Items from a dataset
+---+
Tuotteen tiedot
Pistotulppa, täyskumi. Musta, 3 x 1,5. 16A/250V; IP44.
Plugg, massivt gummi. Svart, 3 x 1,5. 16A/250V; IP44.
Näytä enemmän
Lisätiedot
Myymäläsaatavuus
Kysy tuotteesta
+---+
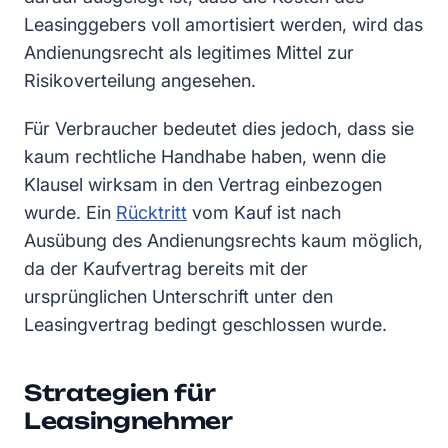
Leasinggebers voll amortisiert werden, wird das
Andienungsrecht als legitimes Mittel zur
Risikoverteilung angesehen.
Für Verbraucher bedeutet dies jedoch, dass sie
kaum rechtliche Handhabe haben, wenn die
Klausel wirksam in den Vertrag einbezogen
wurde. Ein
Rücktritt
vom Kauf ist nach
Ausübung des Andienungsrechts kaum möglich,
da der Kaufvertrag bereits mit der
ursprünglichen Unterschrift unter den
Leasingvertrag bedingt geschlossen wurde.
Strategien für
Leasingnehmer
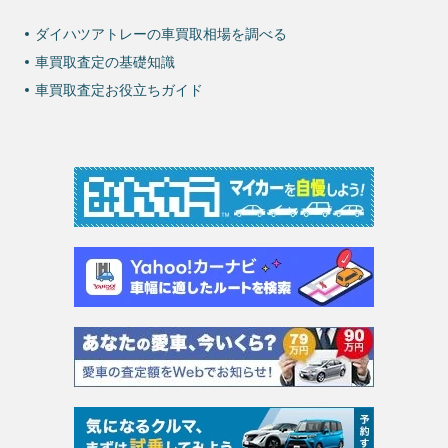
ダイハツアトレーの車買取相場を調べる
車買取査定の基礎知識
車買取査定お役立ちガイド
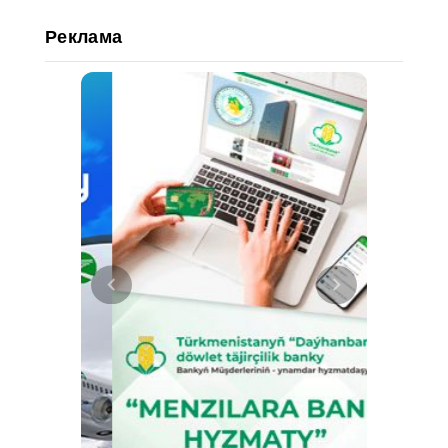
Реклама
+---+
Please copy out the lines from the line with "Tuotteen tiedot" up to and including the line with "Kysy tuotteesta", swapping "Pistotulppa" for "Pistoke" and keeping everything else the same.

# Output for this task:
Tuotteen tiedot
Pistoke, täyskumi. Musta, 3 x 1,5. 16A/250V; IP44.
Plugg, massivt gummi. Svart, 3 x 1,5. 16A/250V; IP44.
Näytä enemmän
Lisätiedot
Myymäläsaatavuus
Kysy tuotteesta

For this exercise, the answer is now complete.